Diese rühren zum größeren Teil aus kumulierten Betriebsabgängen, welche nachträglich
durch Fremdkapital bedeckt werden mussten und bei den ehemaligen Trägergemeinden verblieben sind. Bedeckt
werden muss auch die sogenannte Krazaf-Lücke, Geld das den Gemeinden als Trägern von Krankenhäusern
zugestanden wäre, aber niemals geflossen ist. Diese Frage ist bis heute unentschieden, und die Aussichten
auf eine Entscheidung zugunsten der NÖ Gemeinden stehen schlecht.

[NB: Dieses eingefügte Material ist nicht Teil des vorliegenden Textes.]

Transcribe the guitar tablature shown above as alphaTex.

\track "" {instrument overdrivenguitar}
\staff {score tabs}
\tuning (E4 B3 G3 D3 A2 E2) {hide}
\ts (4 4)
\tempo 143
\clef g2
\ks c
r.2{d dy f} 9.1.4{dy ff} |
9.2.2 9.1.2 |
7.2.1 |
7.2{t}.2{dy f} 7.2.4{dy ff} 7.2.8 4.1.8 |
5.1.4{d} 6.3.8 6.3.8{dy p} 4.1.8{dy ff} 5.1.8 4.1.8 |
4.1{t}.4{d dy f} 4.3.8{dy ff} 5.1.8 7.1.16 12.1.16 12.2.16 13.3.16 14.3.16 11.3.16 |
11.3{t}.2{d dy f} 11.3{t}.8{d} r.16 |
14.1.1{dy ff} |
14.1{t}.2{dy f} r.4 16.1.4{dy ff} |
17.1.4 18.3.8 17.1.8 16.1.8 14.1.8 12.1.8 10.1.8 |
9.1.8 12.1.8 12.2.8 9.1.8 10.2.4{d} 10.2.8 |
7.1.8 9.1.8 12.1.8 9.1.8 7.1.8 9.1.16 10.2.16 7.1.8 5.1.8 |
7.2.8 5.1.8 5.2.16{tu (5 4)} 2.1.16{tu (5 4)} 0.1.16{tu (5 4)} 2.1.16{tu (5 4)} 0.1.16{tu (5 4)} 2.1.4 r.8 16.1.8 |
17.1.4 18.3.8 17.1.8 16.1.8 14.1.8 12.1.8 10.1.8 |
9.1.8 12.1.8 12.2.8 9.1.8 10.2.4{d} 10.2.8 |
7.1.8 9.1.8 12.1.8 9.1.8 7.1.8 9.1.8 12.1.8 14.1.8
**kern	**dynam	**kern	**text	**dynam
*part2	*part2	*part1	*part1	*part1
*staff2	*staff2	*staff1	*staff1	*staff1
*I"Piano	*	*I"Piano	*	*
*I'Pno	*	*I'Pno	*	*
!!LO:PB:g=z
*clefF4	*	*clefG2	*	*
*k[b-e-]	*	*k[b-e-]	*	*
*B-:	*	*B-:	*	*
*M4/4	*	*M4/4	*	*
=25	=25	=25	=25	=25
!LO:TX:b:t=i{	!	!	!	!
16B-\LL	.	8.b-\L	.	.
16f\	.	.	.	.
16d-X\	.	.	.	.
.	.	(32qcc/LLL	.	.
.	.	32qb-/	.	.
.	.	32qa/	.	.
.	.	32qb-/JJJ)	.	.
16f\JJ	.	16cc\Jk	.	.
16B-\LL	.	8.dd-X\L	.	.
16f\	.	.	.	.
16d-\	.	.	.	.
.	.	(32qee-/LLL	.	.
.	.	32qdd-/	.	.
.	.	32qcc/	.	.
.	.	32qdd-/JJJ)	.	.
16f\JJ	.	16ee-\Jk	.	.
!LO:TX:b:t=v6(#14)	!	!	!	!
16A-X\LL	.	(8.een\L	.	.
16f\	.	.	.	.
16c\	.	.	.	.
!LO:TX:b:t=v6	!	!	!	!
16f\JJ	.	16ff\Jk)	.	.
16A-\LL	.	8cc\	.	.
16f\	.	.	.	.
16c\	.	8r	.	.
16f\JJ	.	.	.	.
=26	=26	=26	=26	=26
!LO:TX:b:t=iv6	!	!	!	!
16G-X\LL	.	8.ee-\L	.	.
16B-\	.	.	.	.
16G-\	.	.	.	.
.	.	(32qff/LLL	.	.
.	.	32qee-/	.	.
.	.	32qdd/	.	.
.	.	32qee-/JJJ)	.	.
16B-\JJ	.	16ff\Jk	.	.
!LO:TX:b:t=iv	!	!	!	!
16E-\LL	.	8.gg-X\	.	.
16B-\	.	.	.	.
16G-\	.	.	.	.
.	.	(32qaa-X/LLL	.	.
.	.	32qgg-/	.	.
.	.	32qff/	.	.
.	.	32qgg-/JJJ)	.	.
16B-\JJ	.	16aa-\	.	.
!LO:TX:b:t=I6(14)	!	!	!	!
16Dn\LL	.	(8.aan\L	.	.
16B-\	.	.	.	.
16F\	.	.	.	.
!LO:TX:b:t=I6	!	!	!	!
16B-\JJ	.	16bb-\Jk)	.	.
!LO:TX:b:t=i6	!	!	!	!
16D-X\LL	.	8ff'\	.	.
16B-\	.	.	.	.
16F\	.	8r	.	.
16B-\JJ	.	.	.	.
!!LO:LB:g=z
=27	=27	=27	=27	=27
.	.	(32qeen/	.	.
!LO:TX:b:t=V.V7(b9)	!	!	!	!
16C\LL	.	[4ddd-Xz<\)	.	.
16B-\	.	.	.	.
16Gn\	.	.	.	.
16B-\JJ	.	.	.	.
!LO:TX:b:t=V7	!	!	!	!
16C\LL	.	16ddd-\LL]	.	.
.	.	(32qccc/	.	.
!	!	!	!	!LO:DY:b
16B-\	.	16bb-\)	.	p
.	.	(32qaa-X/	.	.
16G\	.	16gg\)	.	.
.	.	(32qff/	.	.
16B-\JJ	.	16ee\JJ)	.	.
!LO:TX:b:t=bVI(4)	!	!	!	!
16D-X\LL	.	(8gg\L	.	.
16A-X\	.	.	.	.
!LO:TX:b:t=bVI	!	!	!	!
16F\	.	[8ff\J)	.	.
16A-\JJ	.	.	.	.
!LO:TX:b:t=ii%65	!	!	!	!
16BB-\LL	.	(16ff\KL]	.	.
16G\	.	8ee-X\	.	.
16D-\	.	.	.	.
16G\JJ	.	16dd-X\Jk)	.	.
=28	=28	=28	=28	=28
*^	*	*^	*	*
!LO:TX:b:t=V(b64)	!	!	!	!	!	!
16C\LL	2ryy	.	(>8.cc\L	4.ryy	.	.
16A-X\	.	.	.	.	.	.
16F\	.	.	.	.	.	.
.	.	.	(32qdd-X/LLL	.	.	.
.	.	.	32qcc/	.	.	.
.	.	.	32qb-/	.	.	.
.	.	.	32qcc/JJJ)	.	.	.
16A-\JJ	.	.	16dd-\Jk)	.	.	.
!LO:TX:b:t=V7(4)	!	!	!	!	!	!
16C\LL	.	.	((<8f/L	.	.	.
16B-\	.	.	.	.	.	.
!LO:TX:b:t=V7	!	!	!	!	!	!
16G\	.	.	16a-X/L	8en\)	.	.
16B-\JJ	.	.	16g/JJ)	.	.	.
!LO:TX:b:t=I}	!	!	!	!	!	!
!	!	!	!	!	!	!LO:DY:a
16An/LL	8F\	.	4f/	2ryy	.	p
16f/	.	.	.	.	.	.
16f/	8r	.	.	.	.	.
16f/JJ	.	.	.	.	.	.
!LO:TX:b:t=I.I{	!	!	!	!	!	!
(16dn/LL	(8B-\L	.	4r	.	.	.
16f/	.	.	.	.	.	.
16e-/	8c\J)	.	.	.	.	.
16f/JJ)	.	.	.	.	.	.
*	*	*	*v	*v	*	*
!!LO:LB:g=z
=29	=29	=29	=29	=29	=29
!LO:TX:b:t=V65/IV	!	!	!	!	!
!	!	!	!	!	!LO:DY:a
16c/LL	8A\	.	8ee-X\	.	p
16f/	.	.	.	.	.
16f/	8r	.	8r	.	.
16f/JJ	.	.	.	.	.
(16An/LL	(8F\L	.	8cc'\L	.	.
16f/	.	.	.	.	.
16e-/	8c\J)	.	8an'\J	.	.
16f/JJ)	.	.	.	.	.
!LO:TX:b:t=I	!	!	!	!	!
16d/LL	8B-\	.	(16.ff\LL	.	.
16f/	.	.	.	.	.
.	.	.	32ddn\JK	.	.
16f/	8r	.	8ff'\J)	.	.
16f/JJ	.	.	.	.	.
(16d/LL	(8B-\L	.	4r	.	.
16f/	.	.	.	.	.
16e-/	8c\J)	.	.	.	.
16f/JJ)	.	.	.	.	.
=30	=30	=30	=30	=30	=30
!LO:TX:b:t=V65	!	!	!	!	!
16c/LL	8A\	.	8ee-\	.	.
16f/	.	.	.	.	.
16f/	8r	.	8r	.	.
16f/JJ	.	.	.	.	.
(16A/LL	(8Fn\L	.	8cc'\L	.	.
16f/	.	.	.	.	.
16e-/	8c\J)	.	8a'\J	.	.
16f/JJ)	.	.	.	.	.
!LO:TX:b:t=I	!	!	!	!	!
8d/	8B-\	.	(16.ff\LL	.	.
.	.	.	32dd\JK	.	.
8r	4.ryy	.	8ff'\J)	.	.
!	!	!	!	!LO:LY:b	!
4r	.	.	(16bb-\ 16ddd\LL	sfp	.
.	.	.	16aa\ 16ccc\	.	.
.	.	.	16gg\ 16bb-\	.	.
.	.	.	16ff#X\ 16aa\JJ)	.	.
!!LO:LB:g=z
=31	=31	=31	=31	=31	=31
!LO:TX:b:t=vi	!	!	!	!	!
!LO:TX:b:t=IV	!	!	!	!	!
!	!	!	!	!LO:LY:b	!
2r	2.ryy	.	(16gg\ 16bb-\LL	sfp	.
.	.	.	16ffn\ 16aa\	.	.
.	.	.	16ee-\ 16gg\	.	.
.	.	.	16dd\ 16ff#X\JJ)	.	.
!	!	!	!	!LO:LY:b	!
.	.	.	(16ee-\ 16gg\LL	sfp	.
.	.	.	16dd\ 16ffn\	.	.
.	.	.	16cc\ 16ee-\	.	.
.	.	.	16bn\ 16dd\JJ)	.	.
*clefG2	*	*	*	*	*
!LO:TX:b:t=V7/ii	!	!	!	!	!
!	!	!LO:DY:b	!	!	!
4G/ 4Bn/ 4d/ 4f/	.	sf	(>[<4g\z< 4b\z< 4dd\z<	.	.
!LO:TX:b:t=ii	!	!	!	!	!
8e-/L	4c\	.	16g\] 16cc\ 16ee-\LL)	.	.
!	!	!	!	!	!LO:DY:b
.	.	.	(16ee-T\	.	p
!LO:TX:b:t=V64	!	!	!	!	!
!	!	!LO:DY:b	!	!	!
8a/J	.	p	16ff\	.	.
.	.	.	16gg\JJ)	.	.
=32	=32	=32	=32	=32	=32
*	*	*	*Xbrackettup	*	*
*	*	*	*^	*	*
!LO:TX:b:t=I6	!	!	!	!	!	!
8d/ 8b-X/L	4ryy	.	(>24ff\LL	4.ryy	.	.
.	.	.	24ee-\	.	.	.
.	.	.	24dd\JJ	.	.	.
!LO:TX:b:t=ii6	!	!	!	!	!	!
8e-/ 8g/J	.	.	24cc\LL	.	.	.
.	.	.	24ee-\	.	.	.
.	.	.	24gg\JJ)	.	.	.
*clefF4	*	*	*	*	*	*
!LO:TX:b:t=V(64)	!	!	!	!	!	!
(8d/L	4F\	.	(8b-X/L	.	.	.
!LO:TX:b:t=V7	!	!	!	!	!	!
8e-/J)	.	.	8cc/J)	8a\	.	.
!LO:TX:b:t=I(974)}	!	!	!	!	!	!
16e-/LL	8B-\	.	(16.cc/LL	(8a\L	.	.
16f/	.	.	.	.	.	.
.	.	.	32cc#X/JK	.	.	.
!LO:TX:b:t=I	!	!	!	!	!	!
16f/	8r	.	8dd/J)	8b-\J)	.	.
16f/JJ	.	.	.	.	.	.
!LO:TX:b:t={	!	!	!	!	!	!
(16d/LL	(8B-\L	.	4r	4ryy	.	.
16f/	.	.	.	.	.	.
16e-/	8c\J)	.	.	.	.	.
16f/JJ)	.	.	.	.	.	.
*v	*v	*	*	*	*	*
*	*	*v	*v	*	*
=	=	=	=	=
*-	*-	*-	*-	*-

- Den NÖ Städten wird eine enorme Umlagenlast aufgebürdet. Die nach Maßgabe für Zwecke
der Sozialhilfe und vor allem für die Krankenanstalten an das Land zu entrichtenden Beiträge belasten
die Städte überproportional und wachsen zum Teil mit zweistelligen Zuwachsraten.
- In Niederösterreich genießen Gemeinden im ländlichen Raum Priorität, Städte fühlen
sich oft stiefmütterlich behandelt. Für Bedarfszuweisungen an Städte in NÖ gibt es keine einheitliche
Handhabung.
- Angesichts der Belastung mit Schuldendienst für alte Krankenhausschulden, hohen Zahlungen von Umlagen
an das Land und teilweise unzureichender finanzieller Unterstützung sind die Städte, wenn sie keinen
kommunalpolitischen Stillstand riskieren wollen, bei der Umsetzung von Projekten verstärkt auf den Kapitalmarkt
angewiesen, was naturgemäß wieder negativ auf den Schuldenstand wirkt.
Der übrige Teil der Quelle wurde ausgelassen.